**** Document source

Cet espace de dévotion est dévolu au sans-domicile-fixe qu’Orgon recueille chez lui, après l’avoir mis à nu, lavé et habillé de neuf, à la manière policée des personnages bourgeois de la pièce. C’est depuis ce tapis clair encore que sera emporté finalement le corps de Mme Pernelle défunte. Sous la musique d’Alexandre Desplat et la collaboration musicale de Solrey - ménagement des tensions accentuées ou atténuées, selon les temps de dramatisation et d’émotion qui vont et viennent, le spectacle est conçu comme un thriller, un épisode de série efficace et percutante. Avec ses temps d’exposition de l’action au cours desquels les personnages s’expriment, paisibles et patients d’abord, inquiets et ironiques quand ils argumentent autour de leur position respective contre l’intrus, ils arpentent le devant de scène avec précaution tranquille, avant que peu à peu ne montent la colère et les mouvements vif d’opposition - contrariété et sentiment d’incompréhension.

********
**** Données

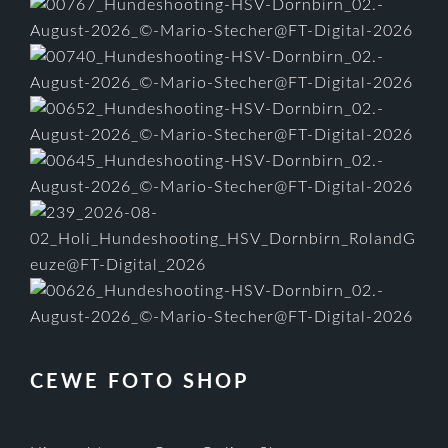
CEWE FOTO SHOP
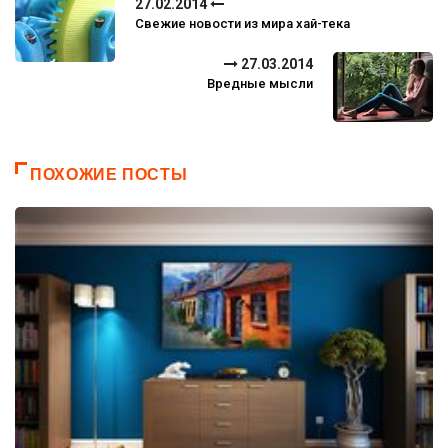
27.02.2014
Свежие новости из мира хай-тека
27.03.2014
Вредные мысли
ПОХОЖИЕ ПОСТЫ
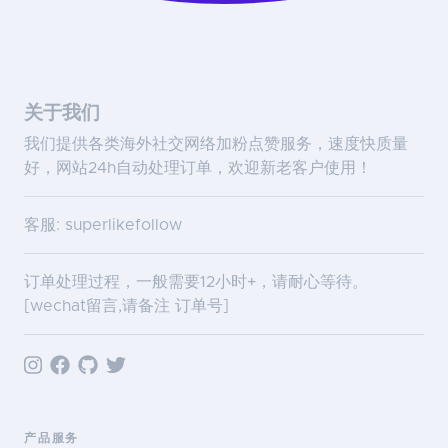
关于我们
我们提供各类海外社交网络加粉点赞服务，速度快质量
好，网站24h自动处理订单，欢迎新老客户使用！
客服: superlikefollow
订单处理过程，一般需要12小时+，请耐心等待。
[wechat留言,请备注 订单号]
产品服务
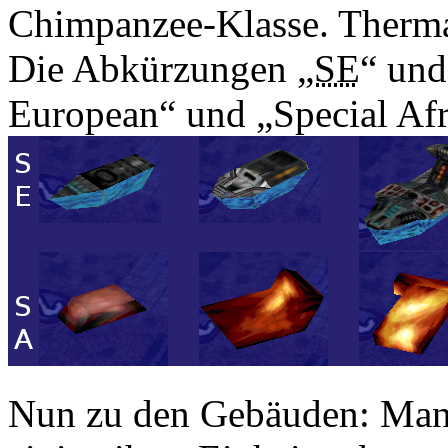
Chimpanzee-Klasse. Thermal
Die Abkürzungen „
SE
“ und
European“ und „Special Afr
Nun zu den Gebäuden: Man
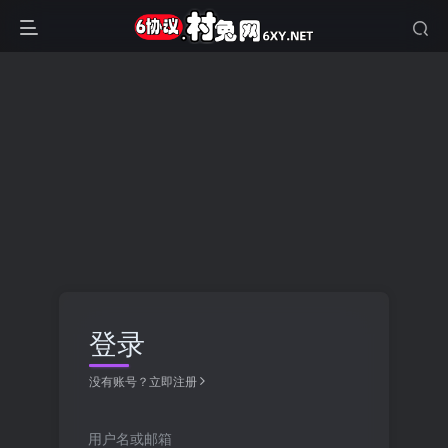
登录
没有账号？立即注册
用户名或邮箱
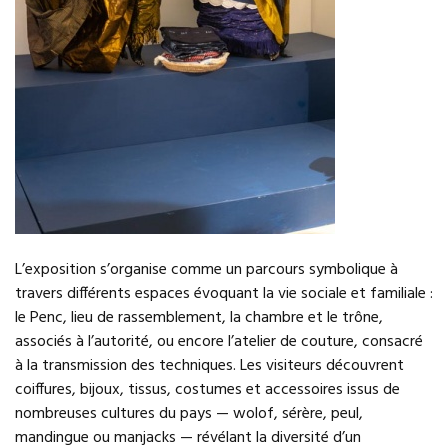
L’exposition s’organise comme un parcours symbolique à
travers différents espaces évoquant la vie sociale et familiale :
le Penc, lieu de rassemblement, la chambre et le trône,
associés à l’autorité, ou encore l’atelier de couture, consacré
à la transmission des techniques. Les visiteurs découvrent
coiffures, bijoux, tissus, costumes et accessoires issus de
nombreuses cultures du pays — wolof, sérère, peul,
mandingue ou manjacks — révélant la diversité d’un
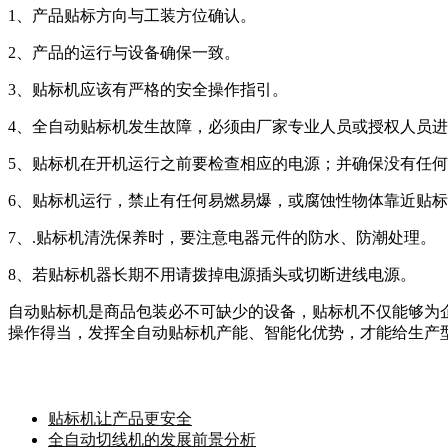
1
、产品贴标方向与工装方位确认。
2
、产品的运行与设备确保一致。
3
、贴标机应该有严格的安全操作指引。
4
、全自动贴标机发生故障，必须由厂家专业人员或授权人员进
5
、贴标机在开机运行之前要检查相应的电源；并确保没有任何
6
、贴标机运行，禁止有任何易燃易爆，或腐蚀性物体靠近贴标
7
、
.
贴标机清洗保养时，要注意电器元件的防水、防潮处理。
8
、若贴标机器长期不用请拨掉电源插头或切断进线电源。
自动贴标机是商品包装必不可缺少的设备，贴标机不仅能够为
操作得当，发挥全自动贴标机产能、智能化优势，才能给生产
贴标机让产品更安全
全自动切线机的发展前景分析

********

À faire:
• A. Répondez aux questions suivantes d'après le texte sur le spectacle :
(i) Qui Orgon recueille-t-il chez lui ?
(ii) Quel corps est finalement emporté depuis le tapis clair ?
(iii) Qui a composé la musique du spectacle ?
• B. Relevez tous les noms de personnes cités dans le texte sur le spectacle.
• C. Poursuivez le texte sur le spectacle après sa dernière phrase.

Réponses:
• A.
(i) Un sans-domicile-fixe.
(ii) Le corps de Mme Pernelle défunte.
(iii) Alexandre Desplat.

• B. Orgon, Mme Pernelle, Alexandre Desplat, Solrey

• C.
Chacun des protagonistes bénéficie de son moment de gloire frontale, un portrait vivant en majesté, après avoir gravi les quelques degrés du praticable qui le hissent face à la salle. Il gronde, tempête, fulmine, déclame haut et fort ses dissensions avec le fameux hypocrite Tartuffe. Il en va ainsi pour Cléante, rôle auquel Loïc Corbery donne à la fois sa fougue et sa mesure; il en va ainsi pour Damis, le fils emporté, auquel Julien Frison apporte l’énergie de sa jeunesse; il en va ainsi pour l’entêtée Mme Pernelle - digne Claude Mathieu - qui ne veut pas entendre raison. La suivante Dorine, quant à elle, que fait vivre toute l’ironie bienveillante de Dominique Blanc, elle foule la scène plus librement, ici et là, comme d’ailleurs Marina Hands pour la charmante Elmire, dominée par ses émotions et sa condition d’épouse malheureuse, un peu équivoque quant à sa tenue - petite robe courte et légère - qui ne fait qu’attirer plus ouvertement les regards inquisiteurs.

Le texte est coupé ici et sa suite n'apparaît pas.